“No one has said a thing. It’s the way they look at me. The way they stop talking as soon as I come into the room. I’m a MacDowell, Eoin. To them I might as well be heathen dancing naked around the fires of Beltane. I can’t even go to a convent without gossip and speculation. Half the people here, including your mother, think I’m doing something illicit. Do you know that Fin followed me today? He practically accused me of seducing a priest!”
Eoin frowned. “I’m sure you misunderstood. Fin told me what happened. He was only doing what I asked him to do. You shouldn’t be going back and forth to Oban by yourself.”
Margaret tried to rein in her temper, but it was quickly slipping through her fingers. “I did not misunderstand. I’m sorry, but I cannot like him, Eoin. I’ve tried, but there is something about your foster brother... he makes me nervous.”
His eyes flared with the first real sign of anger. “If Fin has said something or done anything to hurt you, I’ll kill him. Damn it, I thought that business with the race was forgotten. But if he’s holding a grudge...”
“It’s not like that. He hasn’t done or said anything. I just don’t trust him.”
“He’s my best friend, Maggie. I’ve known him since I was seven. I’d trust him with my life.”
“And yet you told him nothing about where you were going either.”
His mouth fell in a hard, grim line; he clearly wasn’t happy to have that pointed out.
He was hiding something. She’d known it, and now she had proof.
“I will talk to him. But you do not need to worry about Fin.”
“Why?”
“He will be leaving with my father and brothers as soon as war breaks out.”
The look of relief on her face told him that maybe there was more than a young girl’s loneliness and penchant for hyperbole at work.
Damn Fin to hell. Eoin suspected his foster brother had just as little regard for his wife as she did him. Maybe it had been a bad idea to have Fin watch over her, but he’d hoped they could become friends.
What a mess. Eoin had never felt so helpless in his life. Exaggerated or not—people didn’t hate her, they just didn’t know her—he could not deny that Margaret was miserable and believed it to be true.

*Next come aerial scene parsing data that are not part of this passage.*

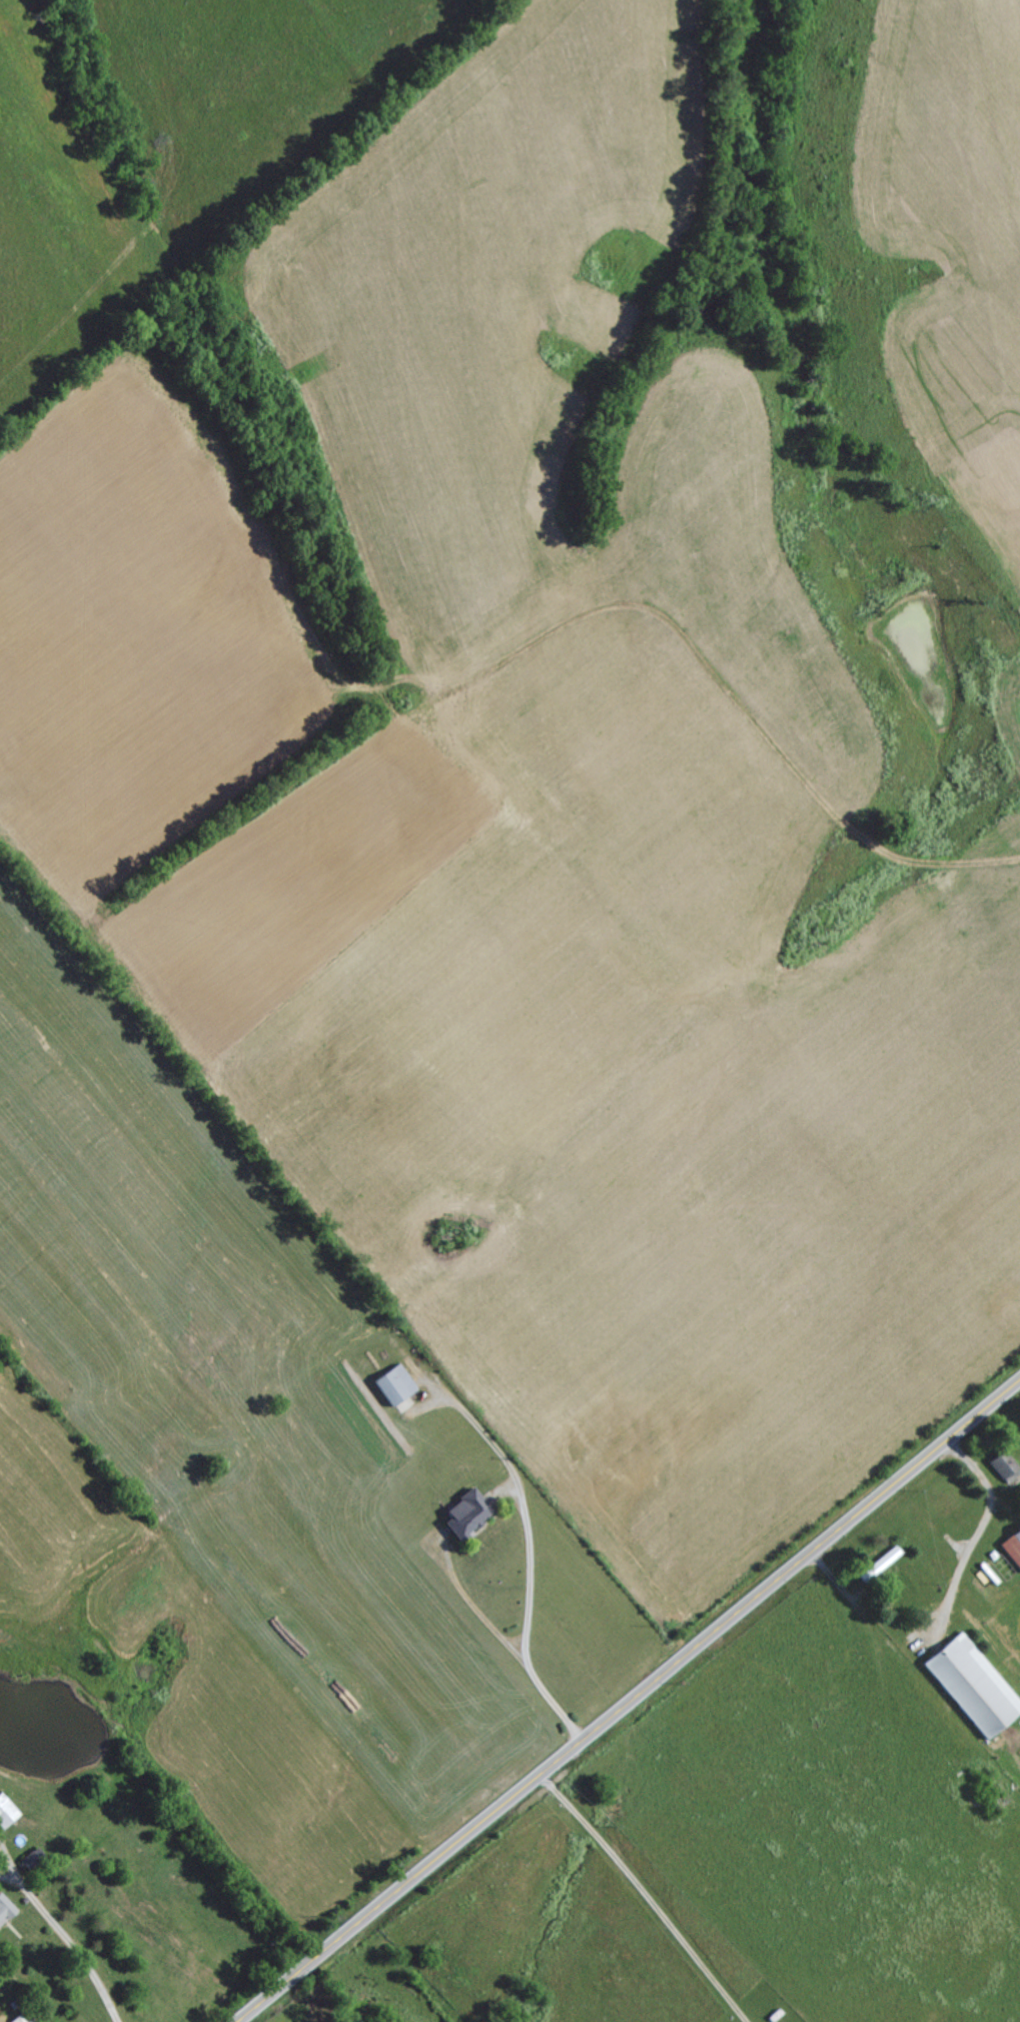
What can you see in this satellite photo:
building: (396, 1383)
building: (1004, 1463)
building: (467, 1510)
building: (1012, 1544)
road: (657, 1681)
road: (646, 1896)
road: (48, 1919)
road: (266, 2000)
road: (109, 2006)
building: (22, 2018)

He hated that he hadn’t been here for her to help ease the transition. Hated that she’d had to go through her first few months at Gylen alone. But what the hell was he supposed to do? It was an impossible situation. He shouldn’t even be here right now.
He took a chance and got up off his knees to sit beside her on the bed. When she didn’t shirk away from him, he put his arm around her and drew her against him. She melted into his chest, wrapping her arm around his waist, and he felt the first flicker of hope.
“I wish I could make it easier for you,” he said. “Tell me what I can do to make it better.”
She looked up at him, her beautiful eyes glassy. “Don’t go.”
He was surprised how much the soft plea ate at him, and how much he wished he could stay with her. “If I didn’t absolutely have to go, I wouldn’t. But I’m needed.”
“It’s more than that though, isn’t it,” she accused. “Youwantto go.”
The lass was too perceptive. “I would stay here with you right now if I could, but if you are asking whether this is something I want to do the answer is yes. You knew who I was when you married me. I’m a warrior, Maggie. Warriors fight. And this opportunity—” He stopped, realizing he was treading too close to the truth. “This is something I’ve been preparing for my whole life. There will be challenges and the chance to do something different—the chance to make a difference.”
“So you are choosing war over me?”
Damn it, that wasn’t what he was doing at all. It didn’t have to be an either-or—not unless she made it that way. “I’m not choosing anything. What would you have me do? Ignore my duty? Would you ask your father or brothers to do the same? Would your mother have demanded your father stay with her rather than fight for King John?”
He could see the answer shimmering angrily in her eyes.
He took her chin, tilting it toward his. “Do you love me, Maggie?”
He didn’t expect her to hesitate. When she did, he realized how close he was to losing her, his gut checked hard. Hell, it scared the shite out of him.
“Aye,” she said finally.
“Then don’t give up on me. I know it’s been difficult for you, but if you could just try a little longer, I know you’ll win them over.” He smiled wryly. “Don’t tell me all these new gowns and veils have made you soft.”
A furrow appeared between her finely etched brows. “Soft?”